→ **TASK INSTRUCTIONS**:
Would you give the listing again exactly, without its images?

==== PROVIDED MATERIAL ====

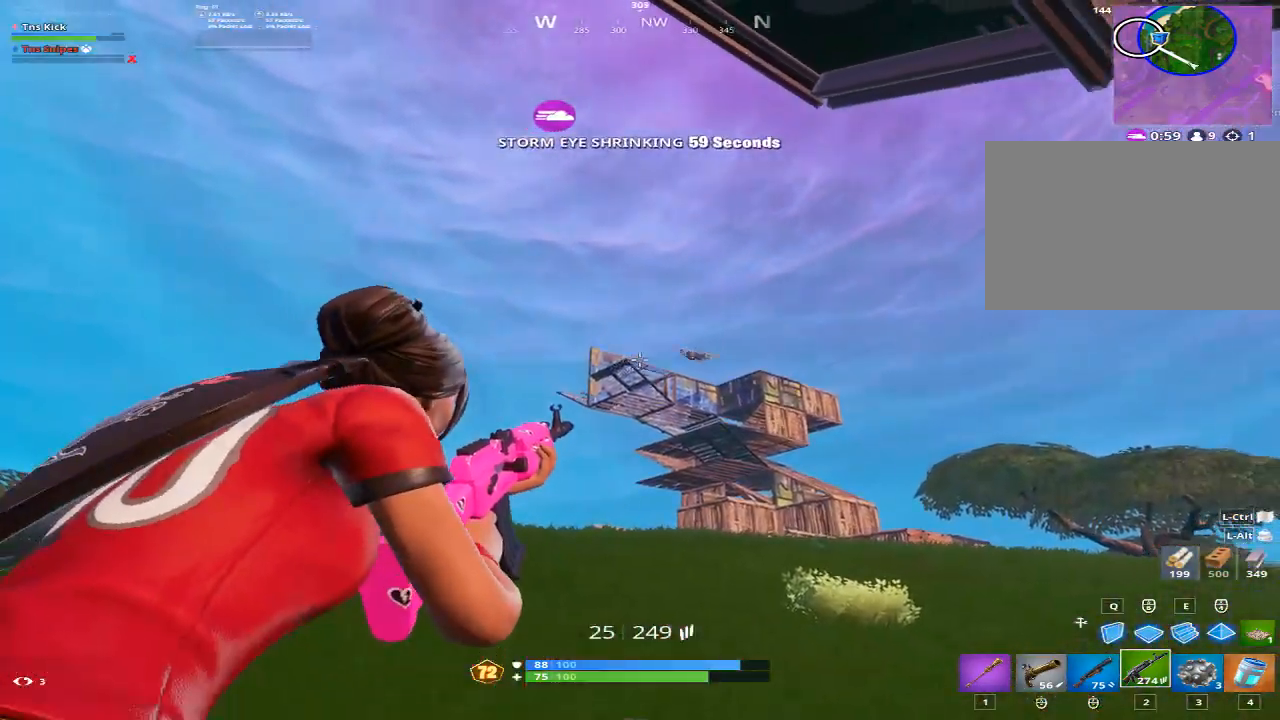
{"keys": [], "mouse": ["right"], "events": [[150, "a", "down"], [150, "d", "up"], [283, "a", "up"]]}
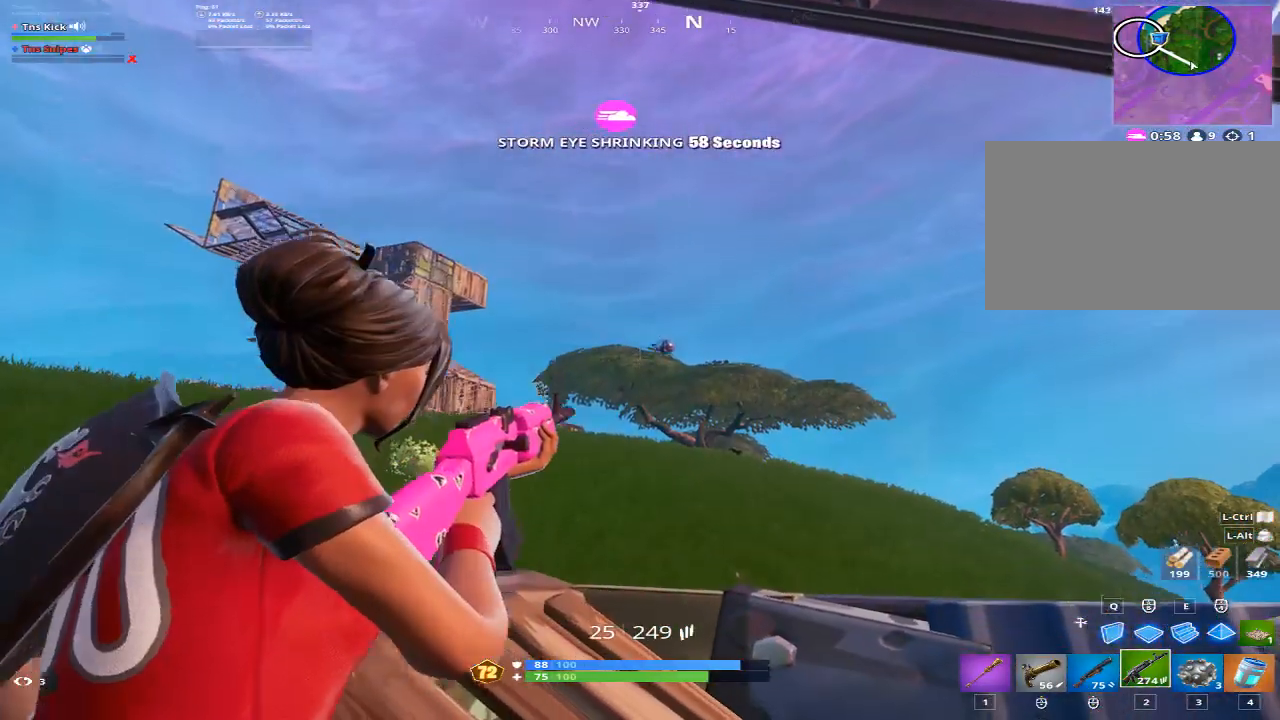
{"keys": ["d"], "mouse": ["right"], "events": [[167, "d", "down"], [250, "mouse_left", "down"], [300, "mouse_left", "up"]]}
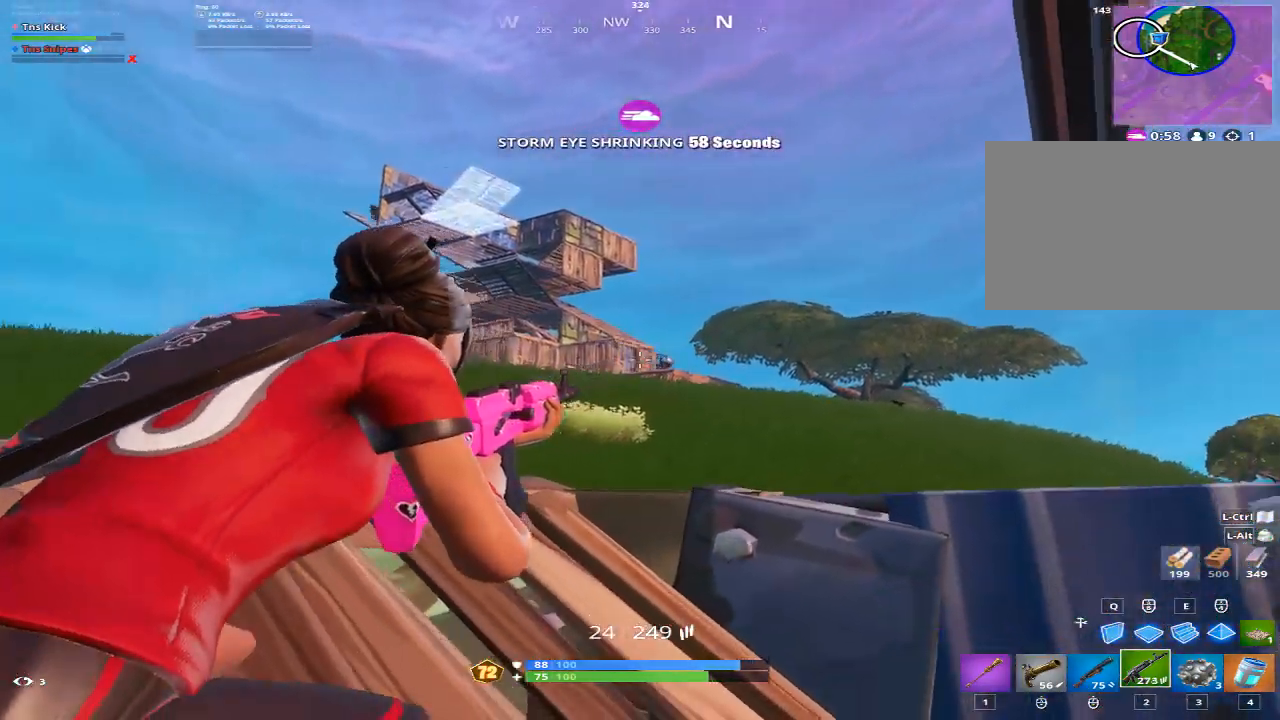
{"keys": ["w"], "mouse": ["right"], "events": [[33, "d", "up"], [83, "mouse_left", "down"], [83, "w", "down"], [183, "mouse_left", "up"]]}
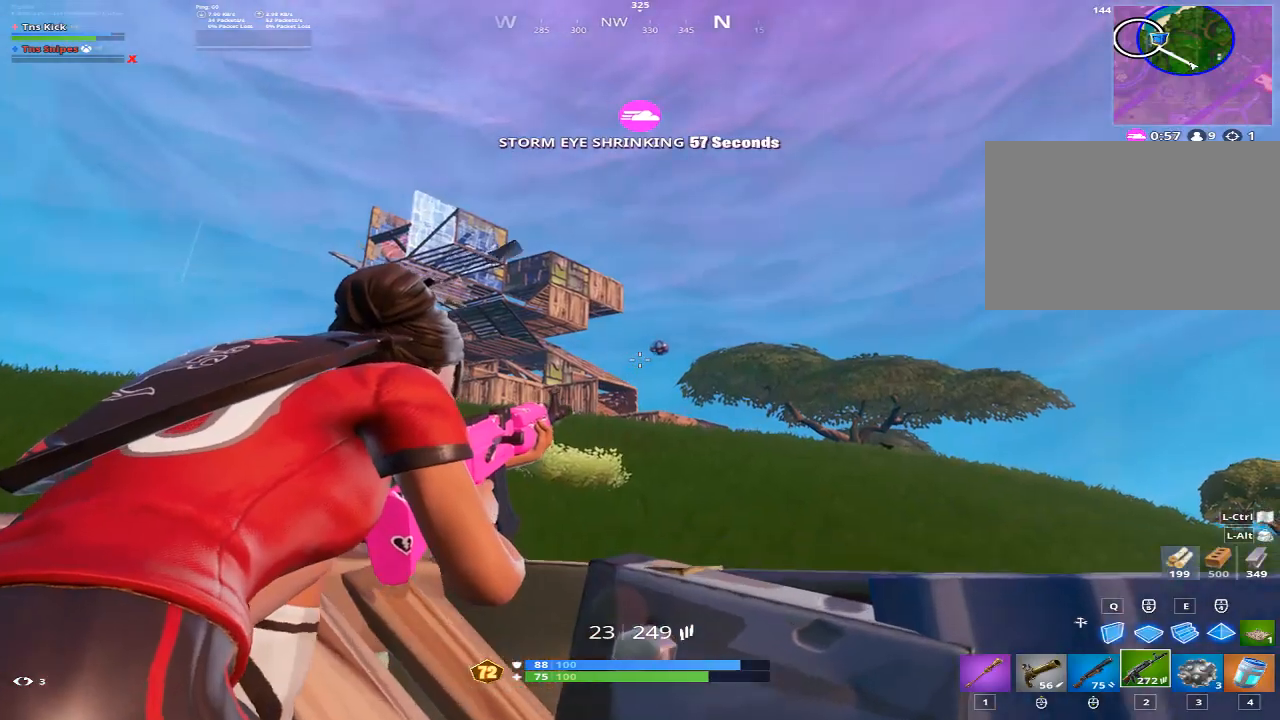
{"keys": [], "mouse": ["left", "right"], "events": [[100, "mouse_left", "down"], [333, "w", "up"]]}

====

→ **SOLUTION FOR THIS EXERCISE**:
{"keys": [], "mouse": ["right"], "events": [[150, "a", "down"], [150, "d", "up"], [283, "a", "up"]]}
{"keys": ["d"], "mouse": ["right"], "events": [[167, "d", "down"], [250, "mouse_left", "down"], [300, "mouse_left", "up"]]}
{"keys": ["w"], "mouse": ["right"], "events": [[33, "d", "up"], [83, "mouse_left", "down"], [83, "w", "down"], [183, "mouse_left", "up"]]}
{"keys": [], "mouse": ["left", "right"], "events": [[100, "mouse_left", "down"], [333, "w", "up"]]}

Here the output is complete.